Le Conseil d’État, s’il approuve le principe retenu par la cour administrative d'appel, censure néanmoins sa décision : il lui reproche de ne pas avoir recherché si, en refusant de se rendre aux convocations que lui avait adressées l’employeur, la salariée n’avait pas mis ce dernier dans l’impossibilité de s’acquitter loyalement de son obligation de reclassement.
En effet, selon le Conseil d’État, dans de telles circonstances particulières, l’employeur aurait légalement pu envisager un licenciement pour un autre motif que l’inaptitude - ici, un motif disciplinaire, tenant à la déloyauté de la salariée.
CE, 12 avril 2023, Société L’Anneau, n° 458974, B.
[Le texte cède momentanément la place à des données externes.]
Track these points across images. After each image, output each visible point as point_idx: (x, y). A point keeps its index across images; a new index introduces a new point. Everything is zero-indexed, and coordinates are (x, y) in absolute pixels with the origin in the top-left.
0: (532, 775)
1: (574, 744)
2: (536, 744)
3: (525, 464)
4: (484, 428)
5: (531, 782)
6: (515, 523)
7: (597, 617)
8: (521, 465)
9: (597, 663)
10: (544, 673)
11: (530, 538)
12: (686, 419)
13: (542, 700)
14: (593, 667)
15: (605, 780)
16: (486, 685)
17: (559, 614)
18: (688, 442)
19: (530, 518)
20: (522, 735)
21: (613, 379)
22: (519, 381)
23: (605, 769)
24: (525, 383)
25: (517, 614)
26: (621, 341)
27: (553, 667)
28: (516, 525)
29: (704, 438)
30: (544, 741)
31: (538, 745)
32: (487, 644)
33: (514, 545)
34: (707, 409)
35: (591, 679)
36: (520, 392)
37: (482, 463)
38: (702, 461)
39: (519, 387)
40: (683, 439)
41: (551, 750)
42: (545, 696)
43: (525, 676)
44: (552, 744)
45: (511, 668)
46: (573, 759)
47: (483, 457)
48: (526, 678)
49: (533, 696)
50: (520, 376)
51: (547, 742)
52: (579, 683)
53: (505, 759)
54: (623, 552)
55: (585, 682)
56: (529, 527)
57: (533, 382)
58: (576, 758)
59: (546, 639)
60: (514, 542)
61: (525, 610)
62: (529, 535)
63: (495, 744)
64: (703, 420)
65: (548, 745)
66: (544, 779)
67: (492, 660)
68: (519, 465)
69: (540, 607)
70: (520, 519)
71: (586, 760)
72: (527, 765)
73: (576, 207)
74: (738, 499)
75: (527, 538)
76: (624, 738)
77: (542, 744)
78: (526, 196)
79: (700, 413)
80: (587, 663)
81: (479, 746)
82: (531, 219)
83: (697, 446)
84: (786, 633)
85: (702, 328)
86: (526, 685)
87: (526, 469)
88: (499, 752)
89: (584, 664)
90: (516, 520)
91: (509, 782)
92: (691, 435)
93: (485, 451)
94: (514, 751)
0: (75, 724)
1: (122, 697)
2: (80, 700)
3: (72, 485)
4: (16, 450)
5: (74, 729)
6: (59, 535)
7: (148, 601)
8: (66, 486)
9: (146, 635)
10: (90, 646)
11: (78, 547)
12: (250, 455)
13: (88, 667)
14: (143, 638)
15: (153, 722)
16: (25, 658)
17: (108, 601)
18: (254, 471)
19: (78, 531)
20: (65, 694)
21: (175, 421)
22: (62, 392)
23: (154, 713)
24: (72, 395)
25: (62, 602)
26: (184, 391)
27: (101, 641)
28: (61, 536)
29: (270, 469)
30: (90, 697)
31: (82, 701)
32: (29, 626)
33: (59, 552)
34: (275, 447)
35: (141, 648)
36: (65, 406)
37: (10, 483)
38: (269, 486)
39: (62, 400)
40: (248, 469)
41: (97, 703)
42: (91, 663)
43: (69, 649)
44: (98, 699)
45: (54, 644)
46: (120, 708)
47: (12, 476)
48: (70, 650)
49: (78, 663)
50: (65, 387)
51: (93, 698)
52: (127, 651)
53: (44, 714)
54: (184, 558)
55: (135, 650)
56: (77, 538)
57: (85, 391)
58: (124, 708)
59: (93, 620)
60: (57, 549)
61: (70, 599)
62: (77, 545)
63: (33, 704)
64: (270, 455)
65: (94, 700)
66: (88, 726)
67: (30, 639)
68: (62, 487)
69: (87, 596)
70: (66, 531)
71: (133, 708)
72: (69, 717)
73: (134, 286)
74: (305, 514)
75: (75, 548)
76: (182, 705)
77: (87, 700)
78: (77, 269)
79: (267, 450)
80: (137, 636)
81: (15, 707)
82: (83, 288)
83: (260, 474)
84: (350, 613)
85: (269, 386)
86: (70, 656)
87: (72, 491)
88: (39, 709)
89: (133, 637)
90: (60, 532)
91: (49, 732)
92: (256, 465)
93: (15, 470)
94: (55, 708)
NOUVEAUTÉS JURISPRUDENTIELLES
Afin de reconnaître la nullité du licenciement du salarié dénonçant des faits illicites dans l’entreprise auprès de son employeur, les juges du fond doivent constater que le salarié, dans le courriel dont il était fait grief dans la lettre de licenciement, avait relaté ou témoigné de faits susceptibles d’être constitutifs d’un délit ou d’un crime et que l’employeur ne pouvait légitimement ignorer que, par ce message, le salarié dénonçait de tels faits.
Les délais d’envoi des lettres de licenciement économique ne s’appliquent pas en cas de procédure collective Les délais prévus à l’article L. 1233-39 du Code du travail pour l’envoi des lettres de licenciement pour motif économique concernant dix salariés ou plus dans une même période de trente jours dans les entreprises de moins de cinquante salariés, ne sont pas applicables en cas de redressement ou de liquidation judiciaire.
La Cour de cassation confirme que l’octroi de dommages-intérêts pour licenciement nul en lien avec des faits de harcèlement moral ne saurait faire obstacle à une demande distincte de dommages-intérêts pour harcèlement moral.